Até 2022, atividades serão restritas ao Sudeste

Na última quinta-feira (5) na sede do Tribunal Superior do Trabalho (TST) em Brasí­lia foi realizada uma reunião uni­lateral do juízo somente com as re­presentações sindicais da categoria petroleira conforme o calendário de mediação do ACT.

No dia seguinte (6) a direção da Petrobrás declarou que vai desocu­par o edifício Torre Pituba em Sal­vador (BA). O fato é que funcioná­rios estão sendo colocados na fila de demissão, sem contar os milhares de terceirizados que já têm até data certa para rescisão. Seguem os ata­ques em meio à mediação.

Em nota a empresa citou que este ano, já desocupou o EDISP, em São Paulo, e que está saindo do Edi­fício Ventura, no Centro do Rio de Janeiro, e do Edifício Novo Cavalei­ros, em Macaé. Essas desocupações anunciadas, indubitavelmente, vão compor a pauta para o encontro conjunto nesta terça-feira (10) pro­posto pelo calendário de mediação do TST, com a presença das fede­rações e a representação da Petro­brás em Brasília.

Será o momento de reafirmar que a categoria não abre mão de seus direitos e que não aceitará demissões e uma nova proposta que rebaixe o ACT e fortaleça o desmonte.

O que fica cada vez mais evi­dente é que a cantilena da direção da Petrobrás de que a empresa está em dificuldades, para justificar tan­to um reajuste salarial que não con­templa nem a inflação do período quanto retirar direitos históricos é uma farsa quando divulga resul­tados que mostram exatamente o contrário com pagamentos de di­videndos cada vez maiores resul­tantes de um lucro líquido recorde. Somente neste 2º trimestre o lucro foi de R$ 18,9bi, representando um aumento de 368% em relação ao lu­cro líquido do primeiro trimestre do ano (R$ 4 bilhões) e 87% na compa­ração com o segundo trimestre de 2018 (R$ 10,1 bilhões). Em 4 de outu­bro, aos seus acionistas, a Petrobrás pagará R$2,6bi como remuneração antecipada por causa deste lucro.
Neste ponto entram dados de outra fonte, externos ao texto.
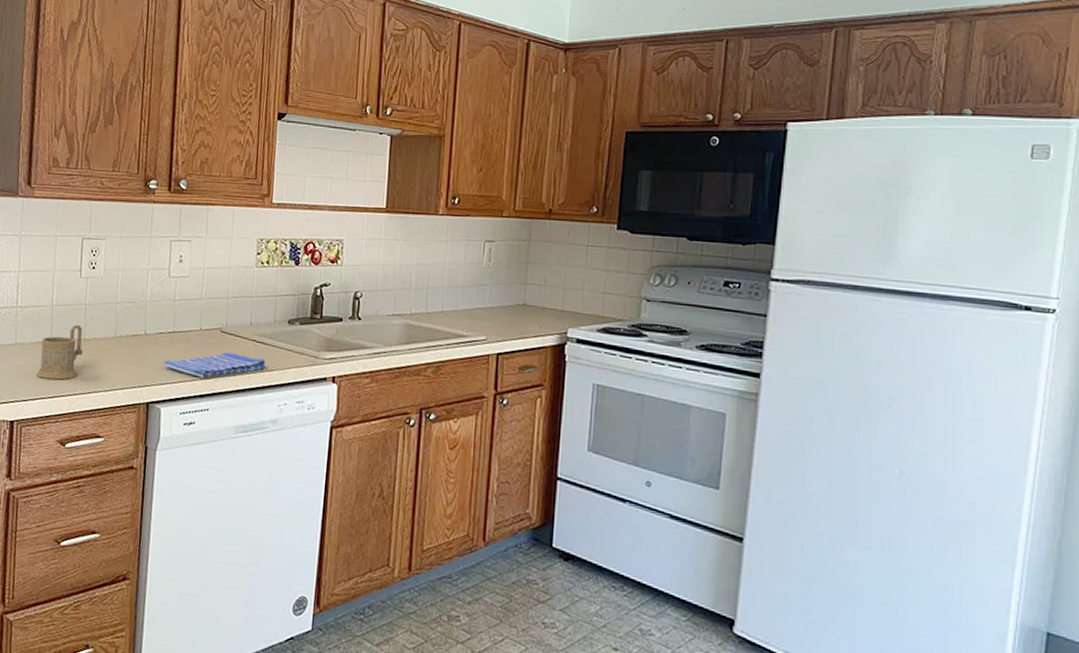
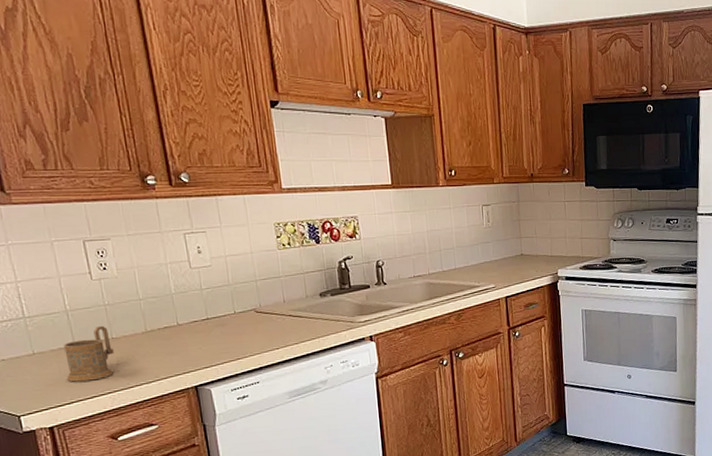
dish towel: present [162,352,266,378] -> none [202,329,306,356]

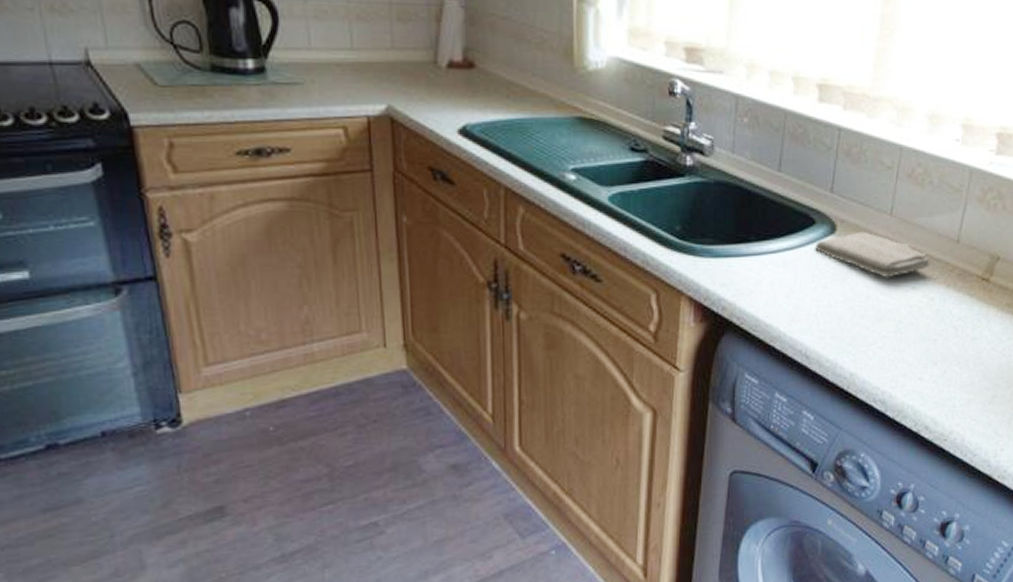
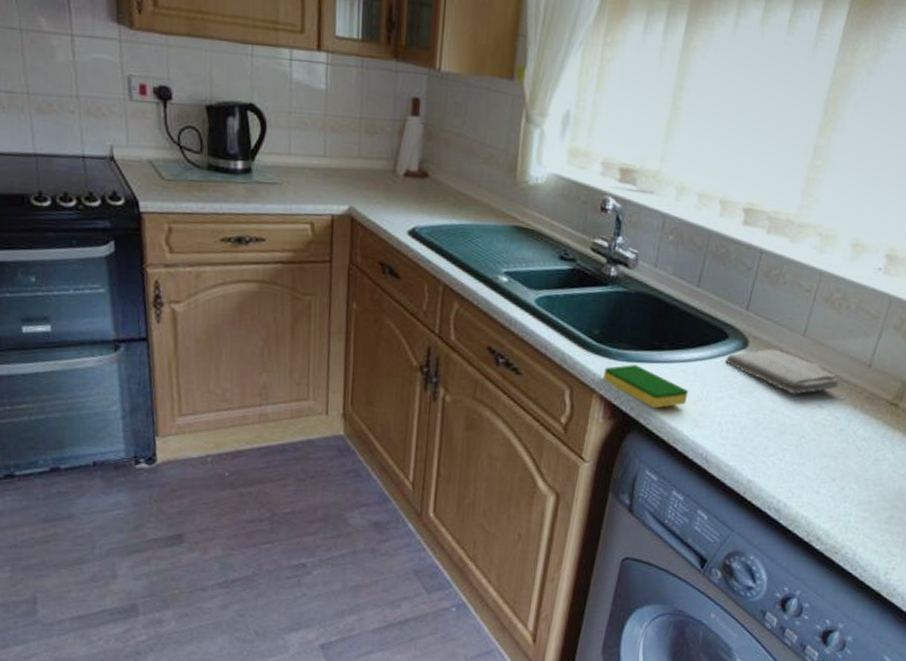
dish sponge: none [691,261,781,306] -> present [603,365,689,409]

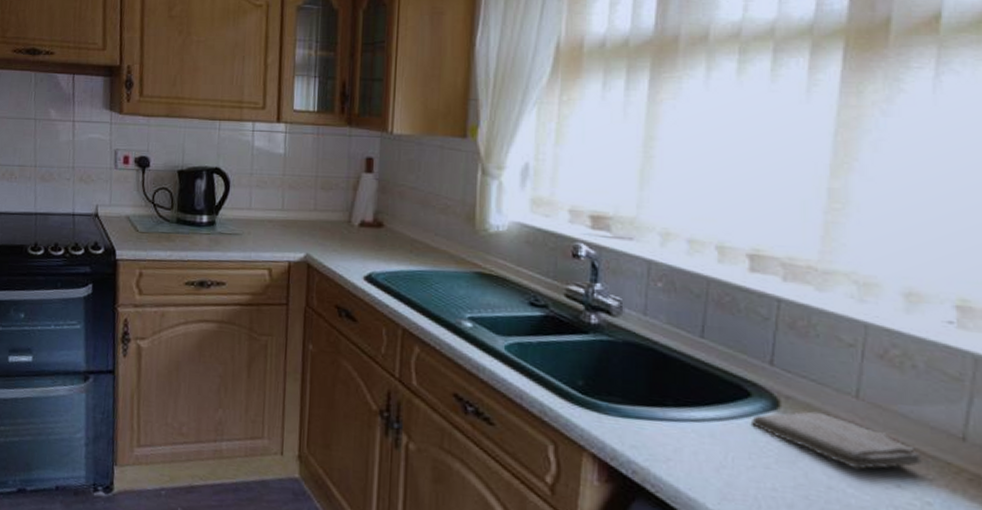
dish sponge: present [603,365,689,409] -> none [594,421,707,474]

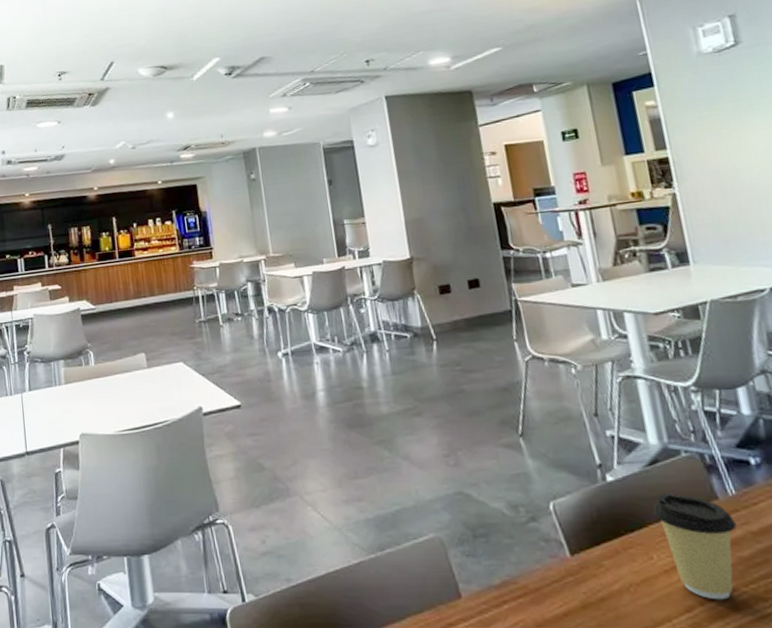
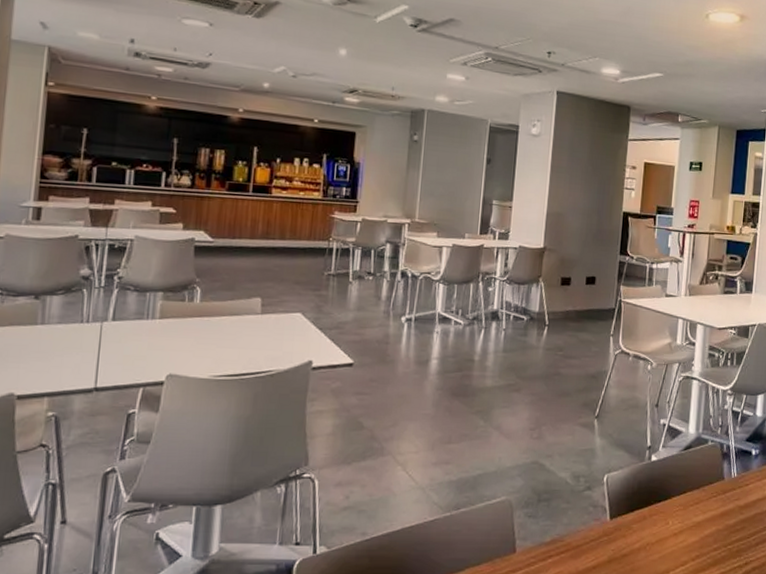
coffee cup: present [653,493,737,600] -> none [678,473,731,557]

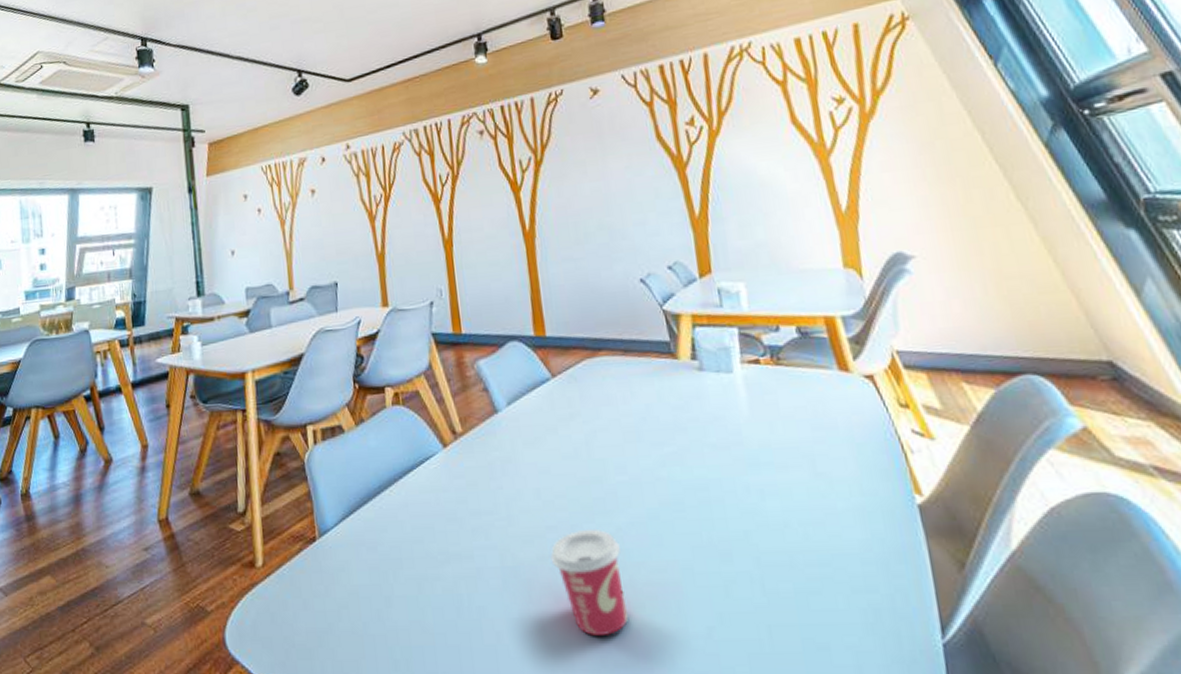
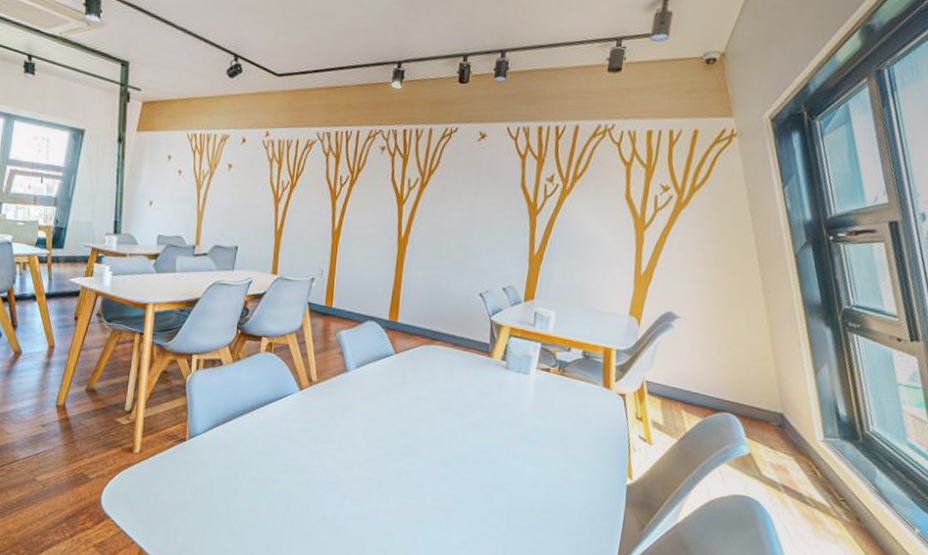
cup: present [550,528,629,635] -> none [363,465,416,537]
A política do “chorar miséria” não tem relação nenhuma com uma política de sustentabilidade e reorganização financeira e mer­cadológica, ela é nada mais do que a aplicação de um receituário neo­liberal para impor, de fato uma po­lítica de privatização e entrega da companhia. Para isso, a direção da Petrobrás adota práticas de rebai­xamento de ACT, cortes no SMS, cortes na reposição de efetivos, intensifica a terceirização, dilapi­da a AMS e inviabiliza o fundo de pensão Petros, desprestigiando ao máximo seu maior patrimônio que é a sua força de trabalho. Tudo isso institucionalizando a política do as­sédio, ao indicar que seus gerentes “convidem” seus chefiados a vota­rem na proposta da empresa.

Mais ataques

Enganou-se quem achou que com a mediação do TST essa prática iria cessar. Em meio às reuniões em Brasília, a direção da empresa enviou um comunicado às federações infor­mando que “chegando às partes a assinatura de um novo acordo coletivo de trabalho, as liberações sindicais neste período de prorro­gação podem ser alteradas, man­tidas, canceladas ou ajustadas de acordo com as regras definidas no novo acordo” – diz o documen­to enviado na quinta. Essa é mais uma ação antissindical.

Aliás, no dia seguinte do anún­cio da concordância da mediação no TST, na terça (3), a empresa, atra­vés de um representante do seu Ju­rídico divulgou um vídeo em que mais uma vez deturpa a realidade das negociações, condicionando-as a não realização de uma greve, e que caso não haja acordo, ao fim do prazo estabelecido pelo TST de 30 dias de prorrogação do ACT atual vai aplicar a nova CLT, conforme a reforma Trabalhista aprovada ainda no governo Temer. Esta fala foi prontamente respondida pelas federações em vídeos publicados pela FNP (http://bit.ly/JurídicoFNP)  e FUP. Esse comportamento é um exemplo de uma série de tentativas de pressionar a categoria.

O contexto de luta é mais do que necessário perante os recor­rentes absurdos desse governo que promove a destruição do Meio Ambiente, suprime direitos sociais e que entrega os recursos do Brasil a preços da banana, atuando como um capacho do imperialismo.

O momento é de encarar esses ataques e de unir forças na defesa dos direitos da categoria petroleira e da Petrobrás.